Un autre effet secondaire touche les obligations, ces instruments de dette que les États, et parfois les entreprises, émettent, en offrant aux acheteurs des rendements fixes. Lorsque le taux d’intérêt augmente, les prix du marché des obligations existantes baissent immédiatement, car leur rendement fixe sera inférieur au nouveau taux d’intérêt.

Les nuances de gris

Mais comme rien n’est blanc et noir dans l’économie, qui n’est pas une science exacte, le débat sur le niveau optimal du taux d’intérêt a toujours existé parmi les théoriciens de la chose. Le célèbre économiste John Maynard Keynes, et ses disciples Joseph Stiglitz et Paul Krugman, ont longtemps applaudi à la baisse du taux d’intérêt. Les idées de Keynes et de ses disciples font aujourd’hui partie du ‘mainstream’, c’est-à-dire les idées généralement acceptées dans les milieux académiques.

Au cœur de la théorie keynésienne figure cette notion que l’épargne est nuisible pour l’économie. Quand les gens épargnent plus, ils consomment moins et la production diminue ipso facto. D’après cette logique, les crises économiques ont lieu parce que les gens ne consomment pas assez, et un taux d’intérêt élevé provoque la baisse de la consommation et le chômage. En revanche, la baisse du taux d’intérêt incite les entrepreneurs à investir davantage, ce qui va augmenter le nombre d’emplois. Les employés recevront un revenu qu’ils dépenseront pour acheter des biens et services. L’argent dépensé fait tourner la machine et engendre la croissance.
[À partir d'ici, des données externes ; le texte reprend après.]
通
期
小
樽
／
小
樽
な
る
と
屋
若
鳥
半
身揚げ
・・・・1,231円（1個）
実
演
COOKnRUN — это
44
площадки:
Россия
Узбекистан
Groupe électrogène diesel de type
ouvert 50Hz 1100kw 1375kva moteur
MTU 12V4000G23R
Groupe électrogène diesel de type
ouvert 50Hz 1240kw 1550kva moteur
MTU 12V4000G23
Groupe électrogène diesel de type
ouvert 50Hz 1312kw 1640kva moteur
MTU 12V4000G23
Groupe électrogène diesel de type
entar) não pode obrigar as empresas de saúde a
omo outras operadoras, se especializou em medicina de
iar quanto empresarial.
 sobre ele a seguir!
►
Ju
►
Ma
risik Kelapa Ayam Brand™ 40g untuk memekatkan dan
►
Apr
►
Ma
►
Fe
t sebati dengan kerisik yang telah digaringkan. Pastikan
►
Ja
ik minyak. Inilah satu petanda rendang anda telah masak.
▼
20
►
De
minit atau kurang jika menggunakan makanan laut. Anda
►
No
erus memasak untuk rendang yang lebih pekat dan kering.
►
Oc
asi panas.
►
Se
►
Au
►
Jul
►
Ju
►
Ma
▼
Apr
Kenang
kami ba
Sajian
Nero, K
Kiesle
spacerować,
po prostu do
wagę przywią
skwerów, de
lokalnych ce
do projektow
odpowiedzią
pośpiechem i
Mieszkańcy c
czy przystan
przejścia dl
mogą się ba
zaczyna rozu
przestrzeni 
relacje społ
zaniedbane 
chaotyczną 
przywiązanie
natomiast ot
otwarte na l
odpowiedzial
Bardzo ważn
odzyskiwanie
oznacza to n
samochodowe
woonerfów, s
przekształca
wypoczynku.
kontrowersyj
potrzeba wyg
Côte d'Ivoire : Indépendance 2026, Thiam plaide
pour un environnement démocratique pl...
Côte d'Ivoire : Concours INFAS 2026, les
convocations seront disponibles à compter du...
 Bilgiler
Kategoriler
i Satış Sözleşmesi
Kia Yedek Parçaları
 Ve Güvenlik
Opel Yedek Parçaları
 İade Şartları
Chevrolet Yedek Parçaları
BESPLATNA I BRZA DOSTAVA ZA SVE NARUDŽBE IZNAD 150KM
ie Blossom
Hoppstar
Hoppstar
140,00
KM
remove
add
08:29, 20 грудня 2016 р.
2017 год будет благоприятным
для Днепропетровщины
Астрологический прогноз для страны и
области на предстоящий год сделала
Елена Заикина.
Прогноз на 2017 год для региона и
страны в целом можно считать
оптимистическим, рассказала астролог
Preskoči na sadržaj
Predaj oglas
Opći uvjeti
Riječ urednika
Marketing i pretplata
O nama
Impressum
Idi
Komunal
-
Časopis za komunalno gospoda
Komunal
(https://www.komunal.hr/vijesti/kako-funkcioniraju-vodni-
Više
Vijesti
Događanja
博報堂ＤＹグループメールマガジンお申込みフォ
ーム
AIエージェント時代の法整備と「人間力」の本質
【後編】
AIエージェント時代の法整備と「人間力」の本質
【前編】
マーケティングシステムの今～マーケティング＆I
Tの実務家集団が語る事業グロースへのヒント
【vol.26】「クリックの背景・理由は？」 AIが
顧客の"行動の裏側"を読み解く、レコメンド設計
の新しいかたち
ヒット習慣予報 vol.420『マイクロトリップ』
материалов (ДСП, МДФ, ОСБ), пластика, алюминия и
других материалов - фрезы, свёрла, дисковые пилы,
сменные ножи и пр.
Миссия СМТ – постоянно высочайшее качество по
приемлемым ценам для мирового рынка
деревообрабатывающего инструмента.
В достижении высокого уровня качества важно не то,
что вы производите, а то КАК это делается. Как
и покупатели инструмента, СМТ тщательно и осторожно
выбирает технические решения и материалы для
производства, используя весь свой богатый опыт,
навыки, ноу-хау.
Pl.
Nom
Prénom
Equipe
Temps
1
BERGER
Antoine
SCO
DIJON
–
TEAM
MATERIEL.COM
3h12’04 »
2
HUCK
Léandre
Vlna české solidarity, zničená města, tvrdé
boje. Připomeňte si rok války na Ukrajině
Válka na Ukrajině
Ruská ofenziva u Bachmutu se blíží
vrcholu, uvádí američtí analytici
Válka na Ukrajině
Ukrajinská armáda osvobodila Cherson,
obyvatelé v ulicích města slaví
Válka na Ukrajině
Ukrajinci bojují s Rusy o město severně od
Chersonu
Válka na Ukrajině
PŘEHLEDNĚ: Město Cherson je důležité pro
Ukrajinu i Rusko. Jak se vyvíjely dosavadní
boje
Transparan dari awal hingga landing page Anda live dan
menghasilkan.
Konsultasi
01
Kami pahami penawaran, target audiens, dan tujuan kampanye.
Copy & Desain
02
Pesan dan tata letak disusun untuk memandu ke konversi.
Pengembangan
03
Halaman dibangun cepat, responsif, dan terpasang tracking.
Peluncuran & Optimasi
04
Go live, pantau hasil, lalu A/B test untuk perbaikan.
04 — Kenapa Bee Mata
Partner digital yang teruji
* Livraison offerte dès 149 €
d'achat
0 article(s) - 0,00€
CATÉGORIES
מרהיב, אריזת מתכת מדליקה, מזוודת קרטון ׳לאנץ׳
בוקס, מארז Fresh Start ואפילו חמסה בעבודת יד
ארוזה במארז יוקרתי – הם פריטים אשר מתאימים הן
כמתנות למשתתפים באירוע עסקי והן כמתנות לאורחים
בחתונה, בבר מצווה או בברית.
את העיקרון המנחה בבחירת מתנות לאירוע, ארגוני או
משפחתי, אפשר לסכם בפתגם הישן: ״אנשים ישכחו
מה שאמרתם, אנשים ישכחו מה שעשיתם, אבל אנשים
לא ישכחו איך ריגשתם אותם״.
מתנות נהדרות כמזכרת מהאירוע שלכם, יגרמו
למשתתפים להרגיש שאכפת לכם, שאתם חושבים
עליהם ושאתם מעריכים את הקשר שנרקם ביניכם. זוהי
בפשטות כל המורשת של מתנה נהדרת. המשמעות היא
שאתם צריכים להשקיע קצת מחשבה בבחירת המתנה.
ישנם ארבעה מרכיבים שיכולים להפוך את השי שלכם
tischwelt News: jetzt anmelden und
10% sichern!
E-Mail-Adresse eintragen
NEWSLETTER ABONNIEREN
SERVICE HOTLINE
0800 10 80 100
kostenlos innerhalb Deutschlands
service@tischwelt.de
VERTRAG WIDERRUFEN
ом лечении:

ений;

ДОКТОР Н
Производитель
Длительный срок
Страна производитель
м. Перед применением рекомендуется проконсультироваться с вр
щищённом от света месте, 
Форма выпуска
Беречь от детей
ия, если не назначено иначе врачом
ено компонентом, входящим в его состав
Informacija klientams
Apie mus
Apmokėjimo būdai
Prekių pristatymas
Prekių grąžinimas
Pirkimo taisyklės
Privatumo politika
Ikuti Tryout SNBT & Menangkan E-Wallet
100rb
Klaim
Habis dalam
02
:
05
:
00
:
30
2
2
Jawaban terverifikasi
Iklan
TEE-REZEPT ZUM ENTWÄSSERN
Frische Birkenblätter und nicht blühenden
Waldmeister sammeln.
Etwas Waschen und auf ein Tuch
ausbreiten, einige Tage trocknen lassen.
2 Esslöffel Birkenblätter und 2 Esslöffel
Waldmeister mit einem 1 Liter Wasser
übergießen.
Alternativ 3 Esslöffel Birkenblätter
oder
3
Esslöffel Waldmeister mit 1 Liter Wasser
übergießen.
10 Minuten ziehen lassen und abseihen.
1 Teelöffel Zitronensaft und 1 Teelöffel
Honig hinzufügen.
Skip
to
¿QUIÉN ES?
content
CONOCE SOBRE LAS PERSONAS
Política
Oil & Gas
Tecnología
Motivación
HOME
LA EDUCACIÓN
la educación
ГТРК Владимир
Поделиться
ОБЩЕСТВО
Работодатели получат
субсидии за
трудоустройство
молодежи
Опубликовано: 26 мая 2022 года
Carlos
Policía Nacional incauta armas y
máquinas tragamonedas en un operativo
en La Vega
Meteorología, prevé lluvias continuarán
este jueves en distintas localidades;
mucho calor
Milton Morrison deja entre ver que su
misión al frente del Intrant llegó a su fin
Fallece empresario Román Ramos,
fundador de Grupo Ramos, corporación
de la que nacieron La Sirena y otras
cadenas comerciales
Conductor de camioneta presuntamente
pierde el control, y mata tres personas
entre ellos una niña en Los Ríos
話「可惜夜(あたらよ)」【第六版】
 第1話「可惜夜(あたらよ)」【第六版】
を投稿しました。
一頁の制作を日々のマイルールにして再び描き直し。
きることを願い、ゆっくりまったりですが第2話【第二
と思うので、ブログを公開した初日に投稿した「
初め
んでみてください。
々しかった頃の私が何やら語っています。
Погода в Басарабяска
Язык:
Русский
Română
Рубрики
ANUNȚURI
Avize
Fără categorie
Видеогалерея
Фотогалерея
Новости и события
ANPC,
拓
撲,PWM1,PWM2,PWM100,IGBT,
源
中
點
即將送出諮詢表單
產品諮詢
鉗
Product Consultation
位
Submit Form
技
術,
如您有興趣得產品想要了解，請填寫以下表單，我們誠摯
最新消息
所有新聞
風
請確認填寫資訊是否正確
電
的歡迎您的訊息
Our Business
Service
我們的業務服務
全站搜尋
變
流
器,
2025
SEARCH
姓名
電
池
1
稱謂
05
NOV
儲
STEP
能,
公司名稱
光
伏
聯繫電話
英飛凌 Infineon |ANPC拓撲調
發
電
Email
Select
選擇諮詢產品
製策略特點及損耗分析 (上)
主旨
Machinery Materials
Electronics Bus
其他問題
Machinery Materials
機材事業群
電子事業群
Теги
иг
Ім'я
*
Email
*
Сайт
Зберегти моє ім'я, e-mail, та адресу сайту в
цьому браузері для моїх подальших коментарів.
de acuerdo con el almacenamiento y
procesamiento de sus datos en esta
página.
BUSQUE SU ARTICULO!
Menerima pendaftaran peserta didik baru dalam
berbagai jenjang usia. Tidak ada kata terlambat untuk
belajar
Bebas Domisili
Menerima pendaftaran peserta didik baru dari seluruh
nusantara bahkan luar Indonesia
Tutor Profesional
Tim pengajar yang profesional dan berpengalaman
Mais tout le monde ne partage pas cet optimisme. Mario Keyrouz, analyste financier diplômé de l’Université Rey Juan Carlos de Madrid, explique les défaillances de l’orthodoxie keynésienne. D’après lui, le fait que les gens épargnent davantage implique qu’ils sont en train de préférer le futur au présent. Avec cette épargne pléthorique, le taux d’intérêt va finir par diminuer. Or la baisse du taux d’intérêt crée l’illusion de la croissance alors qu’en fait elle assure une mauvaise allocation des ressources de la société. Vrai, les entrepreneurs s’engageront dans de nouveaux projets, sauf que les ressources pour accomplir ces projets auront tendance à tarir.